L1 attacks bypass every higher layer entirely. If an attacker has physical access to your switch, your fiber run, or your server room, your firewall rules, your TLS certificates, and your WAF mean nothing. Physical access is total access. This is why physical security is always rule number one, not an afterthought.


Section 08

Inspecting at the Right Layer — A Defense-in-Depth Practice

A common mistake security teams make is deploying a single control and assuming it covers the whole stack. It doesn't. An L3 firewall cannot read HTTP headers. An L7 WAF cannot see raw TCP flags. Real defense requires multiple inspection points working together.

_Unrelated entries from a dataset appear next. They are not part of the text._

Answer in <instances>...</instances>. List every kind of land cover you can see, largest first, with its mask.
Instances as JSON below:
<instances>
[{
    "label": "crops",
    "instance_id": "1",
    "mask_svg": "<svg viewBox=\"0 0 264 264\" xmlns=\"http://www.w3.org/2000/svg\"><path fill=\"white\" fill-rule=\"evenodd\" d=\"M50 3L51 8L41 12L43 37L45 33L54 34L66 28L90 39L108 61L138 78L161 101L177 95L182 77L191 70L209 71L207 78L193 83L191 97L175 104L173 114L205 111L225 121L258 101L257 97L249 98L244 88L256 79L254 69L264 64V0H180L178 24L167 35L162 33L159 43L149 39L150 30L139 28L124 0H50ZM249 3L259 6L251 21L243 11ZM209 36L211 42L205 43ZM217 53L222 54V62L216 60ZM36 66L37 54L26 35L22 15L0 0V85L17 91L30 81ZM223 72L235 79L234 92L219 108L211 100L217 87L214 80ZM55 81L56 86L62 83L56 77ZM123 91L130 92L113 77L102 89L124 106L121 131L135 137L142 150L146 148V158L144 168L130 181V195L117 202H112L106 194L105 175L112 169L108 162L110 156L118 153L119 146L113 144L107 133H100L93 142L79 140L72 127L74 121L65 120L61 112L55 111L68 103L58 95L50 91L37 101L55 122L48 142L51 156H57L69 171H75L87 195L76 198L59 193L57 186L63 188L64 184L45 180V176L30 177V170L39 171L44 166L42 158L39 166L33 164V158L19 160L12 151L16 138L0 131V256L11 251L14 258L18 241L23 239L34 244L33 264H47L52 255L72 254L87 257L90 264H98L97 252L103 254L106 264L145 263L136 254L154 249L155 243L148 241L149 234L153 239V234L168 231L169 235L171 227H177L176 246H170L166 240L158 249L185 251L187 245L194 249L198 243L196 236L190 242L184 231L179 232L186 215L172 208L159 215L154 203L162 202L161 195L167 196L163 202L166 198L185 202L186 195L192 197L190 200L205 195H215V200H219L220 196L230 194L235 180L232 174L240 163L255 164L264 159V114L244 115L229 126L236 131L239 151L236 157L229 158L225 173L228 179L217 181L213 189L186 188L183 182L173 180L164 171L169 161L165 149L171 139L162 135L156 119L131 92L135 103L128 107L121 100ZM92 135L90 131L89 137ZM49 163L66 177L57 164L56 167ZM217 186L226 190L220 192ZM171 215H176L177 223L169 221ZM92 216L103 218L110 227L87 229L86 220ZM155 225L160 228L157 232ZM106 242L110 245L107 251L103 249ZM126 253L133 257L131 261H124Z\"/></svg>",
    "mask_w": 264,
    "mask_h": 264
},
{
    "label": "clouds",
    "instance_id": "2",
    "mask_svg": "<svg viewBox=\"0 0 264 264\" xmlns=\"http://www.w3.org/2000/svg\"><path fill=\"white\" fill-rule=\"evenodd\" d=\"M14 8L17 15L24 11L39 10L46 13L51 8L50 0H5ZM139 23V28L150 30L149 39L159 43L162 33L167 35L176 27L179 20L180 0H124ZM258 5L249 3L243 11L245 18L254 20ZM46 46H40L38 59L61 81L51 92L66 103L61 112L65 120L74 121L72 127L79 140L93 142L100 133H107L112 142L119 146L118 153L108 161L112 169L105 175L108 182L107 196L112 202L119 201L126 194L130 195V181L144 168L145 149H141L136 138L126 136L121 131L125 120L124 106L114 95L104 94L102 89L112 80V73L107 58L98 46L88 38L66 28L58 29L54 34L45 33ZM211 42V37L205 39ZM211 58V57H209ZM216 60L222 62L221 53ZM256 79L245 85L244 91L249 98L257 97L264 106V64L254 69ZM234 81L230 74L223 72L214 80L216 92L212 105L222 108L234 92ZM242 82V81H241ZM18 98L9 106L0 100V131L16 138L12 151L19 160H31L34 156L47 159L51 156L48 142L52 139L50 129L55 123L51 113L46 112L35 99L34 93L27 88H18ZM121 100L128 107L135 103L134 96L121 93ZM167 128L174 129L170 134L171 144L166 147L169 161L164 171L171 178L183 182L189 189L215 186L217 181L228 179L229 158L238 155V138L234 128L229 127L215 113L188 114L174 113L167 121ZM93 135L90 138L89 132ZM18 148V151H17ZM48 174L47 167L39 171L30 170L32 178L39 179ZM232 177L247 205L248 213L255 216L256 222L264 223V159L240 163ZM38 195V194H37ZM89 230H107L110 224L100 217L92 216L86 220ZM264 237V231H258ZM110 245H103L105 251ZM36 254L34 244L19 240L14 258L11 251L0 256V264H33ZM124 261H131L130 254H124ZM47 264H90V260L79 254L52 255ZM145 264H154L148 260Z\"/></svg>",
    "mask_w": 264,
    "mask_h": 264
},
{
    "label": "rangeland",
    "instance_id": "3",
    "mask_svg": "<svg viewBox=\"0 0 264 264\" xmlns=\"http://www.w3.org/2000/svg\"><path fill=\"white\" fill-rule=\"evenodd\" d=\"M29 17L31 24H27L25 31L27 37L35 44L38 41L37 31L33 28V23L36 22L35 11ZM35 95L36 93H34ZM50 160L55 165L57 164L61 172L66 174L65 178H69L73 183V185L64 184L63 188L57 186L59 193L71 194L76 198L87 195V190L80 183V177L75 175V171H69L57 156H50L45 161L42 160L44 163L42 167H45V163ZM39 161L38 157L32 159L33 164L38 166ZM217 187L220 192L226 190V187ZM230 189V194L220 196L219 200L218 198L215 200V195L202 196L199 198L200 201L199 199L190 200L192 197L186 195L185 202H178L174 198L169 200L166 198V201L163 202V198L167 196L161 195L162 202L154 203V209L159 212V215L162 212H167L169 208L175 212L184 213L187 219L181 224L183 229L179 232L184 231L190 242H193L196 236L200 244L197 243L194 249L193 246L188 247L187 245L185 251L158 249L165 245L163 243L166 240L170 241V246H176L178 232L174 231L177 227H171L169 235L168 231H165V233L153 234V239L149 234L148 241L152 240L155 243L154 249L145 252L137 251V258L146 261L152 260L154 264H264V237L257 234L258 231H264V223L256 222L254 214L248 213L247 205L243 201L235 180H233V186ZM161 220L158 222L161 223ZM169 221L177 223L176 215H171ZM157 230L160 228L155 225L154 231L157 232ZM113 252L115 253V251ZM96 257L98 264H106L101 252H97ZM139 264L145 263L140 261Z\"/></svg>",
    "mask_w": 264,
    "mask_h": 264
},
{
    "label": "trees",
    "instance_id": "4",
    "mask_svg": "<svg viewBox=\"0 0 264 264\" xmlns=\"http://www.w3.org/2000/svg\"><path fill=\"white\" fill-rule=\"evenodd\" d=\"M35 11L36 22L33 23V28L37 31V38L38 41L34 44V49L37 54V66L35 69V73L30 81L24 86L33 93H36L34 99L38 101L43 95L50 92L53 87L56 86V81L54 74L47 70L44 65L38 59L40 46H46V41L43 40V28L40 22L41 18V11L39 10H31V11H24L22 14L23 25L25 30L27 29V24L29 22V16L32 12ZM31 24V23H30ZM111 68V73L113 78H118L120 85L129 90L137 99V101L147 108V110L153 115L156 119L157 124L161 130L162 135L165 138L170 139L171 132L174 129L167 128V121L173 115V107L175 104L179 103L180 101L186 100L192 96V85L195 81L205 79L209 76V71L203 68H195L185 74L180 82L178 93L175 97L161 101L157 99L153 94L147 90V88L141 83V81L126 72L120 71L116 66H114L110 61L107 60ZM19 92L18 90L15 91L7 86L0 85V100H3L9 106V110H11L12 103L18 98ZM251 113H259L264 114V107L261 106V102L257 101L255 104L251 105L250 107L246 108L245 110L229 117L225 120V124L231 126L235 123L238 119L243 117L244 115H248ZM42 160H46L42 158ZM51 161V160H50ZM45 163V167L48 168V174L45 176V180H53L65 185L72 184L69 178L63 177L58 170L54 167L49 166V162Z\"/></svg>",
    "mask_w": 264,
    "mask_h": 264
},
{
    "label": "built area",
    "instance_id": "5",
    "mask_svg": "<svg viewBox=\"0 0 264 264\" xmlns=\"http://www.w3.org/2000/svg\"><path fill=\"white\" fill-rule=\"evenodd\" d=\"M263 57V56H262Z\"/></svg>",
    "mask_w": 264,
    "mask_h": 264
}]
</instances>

🛡️ Where Each Defense Lives
1
L7 — Web Application Firewall (WAF). Inspects HTTP method, headers, query parameters, and body for known attack signatures like SQL injection and XSS.
2
L4 — Intrusion Detection System (IDS). Watches TCP flags, port scans, and connection patterns to catch reconnaissance and abnormal session behavior.
3
L3 — Stateful Firewall. Enforces source/destination IP and port rules, and tracks the state of every active connection.
4
L1 — Physical Access Control. Locked racks, badge readers, and cameras protect the layer that, if breached, makes every other control irrelevant.

Section 09

Golden Rules

🎯 How Data Moves — Non-Negotiable Takeaways
1
Data moves by wrapping. Each layer adds a header on the way down (encapsulation) and strips its own header on the way up (decapsulation). Both sides must agree on every header format for communication to work at all.
2
The application layer carries meaning. HTTP, DNS, and SMTP are where humans, programs, and protocols turn raw bytes into intent — and where the richest attack surface lives.
3
The network layer provides direction. IP gets a packet from any host to any other host, hop by hop, on a best-effort basis — with no delivery guarantee.
4
The physical layer is pure energy. Copper voltage, fiber light, and RF waves are what bits ultimately ride on — and physical access there is total access.
5
Every layer is an attack surface. XSS at L7, BGP hijacking at L3, cable tapping at L1 — your defense strategy must span all of them, not just one.
6
Defense in depth actually works. A WAF, a firewall, IPsec, and a locked server room are independent layers whose protections compound — together they are far stronger than any single control alone.